Hollywood's business model affecting Europe
LONDON — Hollywood has figured out a New World Order — one that works for the big studios. Filmmakers from the rest of the world, however, are dubious whether it works for them.
Over the past two weeks, I found myself wedged into the center of Europe, where this love-hate relationship has been bruisingly apparent. Presiding over a jury at the Karlovy Vary Film Festival in the Czech Republic, I had abundant opportunity to talk with diverse filmmakers from around Europe and learn about their hopes and apprehensions.
Karlovy Vary is a quaintly picturesque spa town in Western Bohemia. Its festival attracts young film fans from around Europe while its robust economy lures big bucks from Russia — money being lavished on new hotels and spas.
Talk to filmmakers who come to the fest to show their wares, and you find yourself grappling with three persistent questions:
- Hollywood’s new business model of mega-sequels, partially financed by hedge funds, has clearly reinforced U.S. dominance at the world box office, but where does this leave the Euros? There’s no way Europe’s auteur-driven cinema, with its modest government subsidies, can compete on a marketing level with Hollywood’s mighty film fusillades. Should local filmmakers even try to compete, or further turn inward?
- While American blockbusters own the world, Europe’s subtitled films occupy an ever smaller share of the U.S. market. Filmmakers abroad wonder why U.S. audiences don’t react against the tyranny of the tentpoles by rallying around auteur offerings.
- European filmmakers (particularly Brits) once were welcomed into the Hollywood directing fraternity (indeed, actively recruited), but today these opportunities seem to be shutting down. While Euro filmmakers are increasingly intimidated by studio budgets and bureaucracies, some would love to try their hand in shaping Hollywood product, but feel the invitations have disappeared.
The upshot: European filmmakers understand more than ever that Hollywood is on to something, but they are wary about its impact on them.
Spend a couple of weeks viewing new films from around Europe and these contrasts become readily apparent. Studio movies are about story, European films about sensibility. Hollywood movies assault audiences, while Euro films assuage them. Euro directors reject the notion of script development because there’s often no script.
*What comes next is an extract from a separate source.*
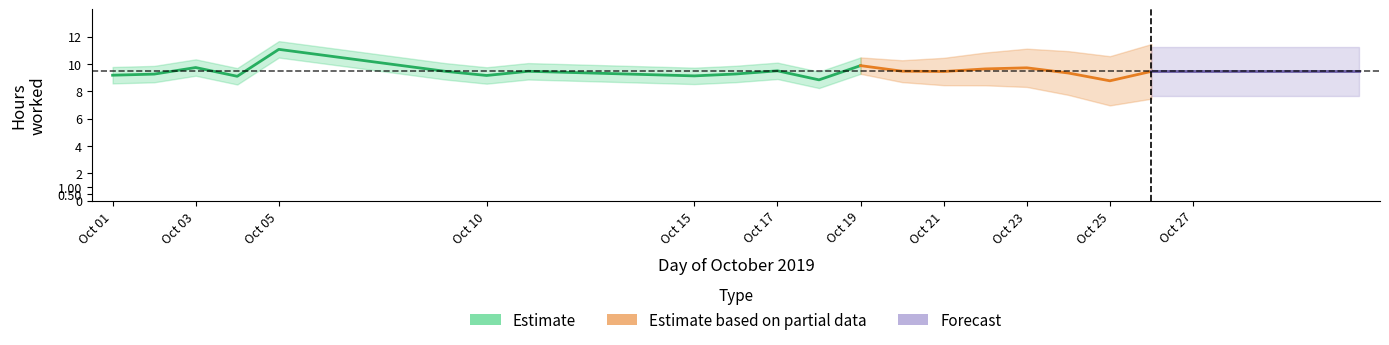

How many points are lower than both their immediate neighbors (excluding endpoints)?

6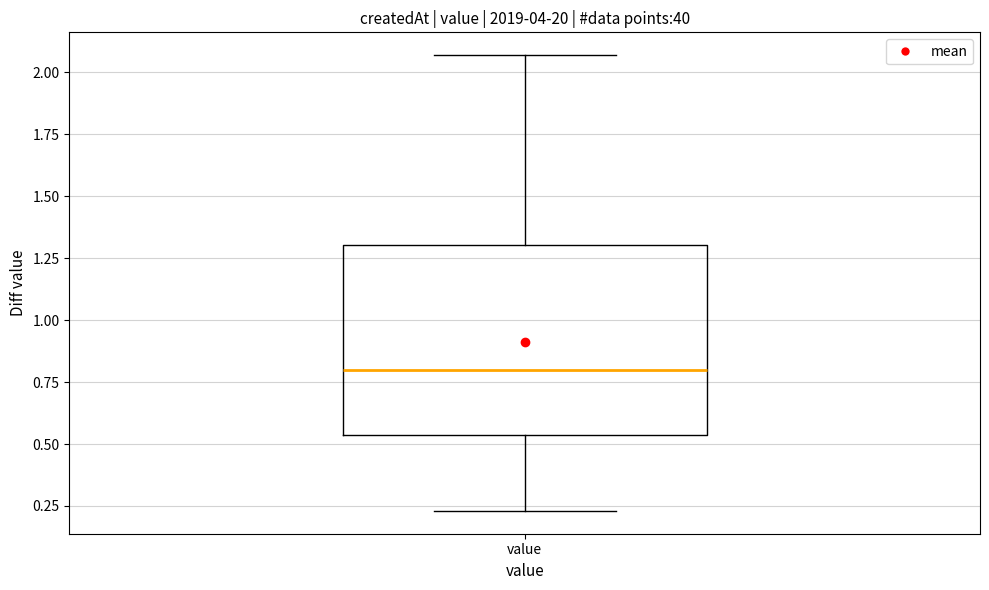

Read this box plot against the y-axis: the position of the median line, the range covered by the box, and the ends of both whiskers. The values are not printed on the chart, so give them approximately, as read against the axis.

median 0.80, box 0.55 to 1.30, whiskers 0.25 to 2.05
The results can be dreary or enriching. In one film at Karlovy Vary, oddly titled “The Art of Negative Thinking,” a Norwegian filmmaker, Bard Breien, confronts his audience with a group of angry, thoroughly hostile cripples and, incredibly, comes away with a hilarious and courageous comedy. A comedy about cripples? That would float well at a studio.
Breien had 20 days to shoot his film and 12 weeks to edit. He was grateful for his modest subsidy. I asked him if he would relish Hollywood’s more generous budgets, and he said, “Sure — but would they let me make my films?”
Probably not. But, to be sure, the studios have each set up divisions to finance and distribute specialty films that would take on more daring subjects. Some, it might be hoped, would even reach out to Euro talent.
But the story of this summer is all about tentpoles and their remarkable track record. The bankers and distributors writing the checks for European cinema stand in awe of “the terrible threes” — “Shrek 3,” “Pirates 3” and “Spider-Man 3” — and the dominance they have established across Europe. Clearly Hollywood has built an effective assembly line for its big-budget films, which, despite their dizzying costs, turn out a dependable 12% to 15% return on investment for studios and their financing partners. The risks would seem to have moderated, the returns seem vastly more reliable.
Europe may relish its opportunities to create a “Negative Thinking,” but Hollywood likes to think positive. The cultural gap, meanwhile, continues to widen.